§ TASK TO COMPLETE
Find the word "grade" in the listing below. Copy every line that has it.

====================

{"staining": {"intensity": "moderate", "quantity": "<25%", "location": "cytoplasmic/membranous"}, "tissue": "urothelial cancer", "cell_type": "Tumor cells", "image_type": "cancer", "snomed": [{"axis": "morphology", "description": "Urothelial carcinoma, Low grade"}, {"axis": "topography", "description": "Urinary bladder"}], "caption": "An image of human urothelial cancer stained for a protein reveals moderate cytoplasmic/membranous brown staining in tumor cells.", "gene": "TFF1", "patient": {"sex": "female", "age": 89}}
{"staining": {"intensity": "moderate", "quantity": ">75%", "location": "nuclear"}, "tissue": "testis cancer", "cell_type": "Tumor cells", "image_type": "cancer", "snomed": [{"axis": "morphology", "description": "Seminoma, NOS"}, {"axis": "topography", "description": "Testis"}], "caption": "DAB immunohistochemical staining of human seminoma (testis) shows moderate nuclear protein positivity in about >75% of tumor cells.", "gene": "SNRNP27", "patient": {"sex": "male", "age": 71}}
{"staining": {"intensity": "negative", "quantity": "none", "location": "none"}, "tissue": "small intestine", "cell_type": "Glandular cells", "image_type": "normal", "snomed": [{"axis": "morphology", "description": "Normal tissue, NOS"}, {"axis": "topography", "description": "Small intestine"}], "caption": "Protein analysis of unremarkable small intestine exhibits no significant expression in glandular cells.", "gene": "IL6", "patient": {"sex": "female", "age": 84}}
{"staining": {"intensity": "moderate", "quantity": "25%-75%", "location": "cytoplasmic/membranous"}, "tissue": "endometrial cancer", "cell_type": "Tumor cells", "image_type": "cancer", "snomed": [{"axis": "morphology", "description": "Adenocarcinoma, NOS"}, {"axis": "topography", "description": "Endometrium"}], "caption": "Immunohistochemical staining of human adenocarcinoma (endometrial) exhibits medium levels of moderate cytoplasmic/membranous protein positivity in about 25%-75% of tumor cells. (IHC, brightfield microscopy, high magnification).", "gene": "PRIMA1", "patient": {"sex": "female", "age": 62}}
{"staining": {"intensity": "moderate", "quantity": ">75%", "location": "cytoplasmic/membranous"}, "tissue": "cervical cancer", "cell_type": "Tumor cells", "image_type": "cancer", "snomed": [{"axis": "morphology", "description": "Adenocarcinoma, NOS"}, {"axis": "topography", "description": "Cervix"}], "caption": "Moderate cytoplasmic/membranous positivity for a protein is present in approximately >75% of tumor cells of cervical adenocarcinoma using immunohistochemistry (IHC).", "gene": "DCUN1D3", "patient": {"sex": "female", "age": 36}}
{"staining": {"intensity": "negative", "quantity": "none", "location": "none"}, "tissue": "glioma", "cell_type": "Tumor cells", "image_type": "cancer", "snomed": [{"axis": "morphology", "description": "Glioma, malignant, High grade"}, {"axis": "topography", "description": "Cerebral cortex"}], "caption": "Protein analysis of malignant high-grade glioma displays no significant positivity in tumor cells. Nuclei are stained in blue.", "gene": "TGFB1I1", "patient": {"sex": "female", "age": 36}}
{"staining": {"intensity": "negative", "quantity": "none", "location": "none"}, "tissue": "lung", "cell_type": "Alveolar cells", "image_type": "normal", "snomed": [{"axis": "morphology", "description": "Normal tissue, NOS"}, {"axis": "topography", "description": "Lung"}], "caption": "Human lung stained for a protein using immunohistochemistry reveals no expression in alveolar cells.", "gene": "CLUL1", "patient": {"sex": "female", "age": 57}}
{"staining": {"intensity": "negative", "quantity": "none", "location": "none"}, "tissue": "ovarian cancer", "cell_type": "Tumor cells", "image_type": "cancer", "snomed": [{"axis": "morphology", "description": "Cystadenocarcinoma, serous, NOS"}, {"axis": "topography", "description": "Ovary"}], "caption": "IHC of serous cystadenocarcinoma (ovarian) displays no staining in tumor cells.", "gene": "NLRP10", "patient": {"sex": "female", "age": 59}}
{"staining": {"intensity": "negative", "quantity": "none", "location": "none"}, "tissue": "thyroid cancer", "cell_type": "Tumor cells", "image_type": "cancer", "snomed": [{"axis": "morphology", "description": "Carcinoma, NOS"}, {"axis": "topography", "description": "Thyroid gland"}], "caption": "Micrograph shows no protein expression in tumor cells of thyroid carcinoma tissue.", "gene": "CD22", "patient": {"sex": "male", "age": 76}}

====================

§ ANSWER BOX
{"staining": {"intensity": "moderate", "quantity": "<25%", "location": "cytoplasmic/membranous"}, "tissue": "urothelial cancer", "cell_type": "Tumor cells", "image_type": "cancer", "snomed": [{"axis": "morphology", "description": "Urothelial carcinoma, Low grade"}, {"axis": "topography", "description": "Urinary bladder"}], "caption": "An image of human urothelial cancer stained for a protein reveals moderate cytoplasmic/membranous brown staining in tumor cells.", "gene": "TFF1", "patient": {"sex": "female", "age": 89}}
{"staining": {"intensity": "negative", "quantity": "none", "location": "none"}, "tissue": "glioma", "cell_type": "Tumor cells", "image_type": "cancer", "snomed": [{"axis": "morphology", "description": "Glioma, malignant, High grade"}, {"axis": "topography", "description": "Cerebral cortex"}], "caption": "Protein analysis of malignant high-grade glioma displays no significant positivity in tumor cells. Nuclei are stained in blue.", "gene": "TGFB1I1", "patient": {"sex": "female", "age": 36}}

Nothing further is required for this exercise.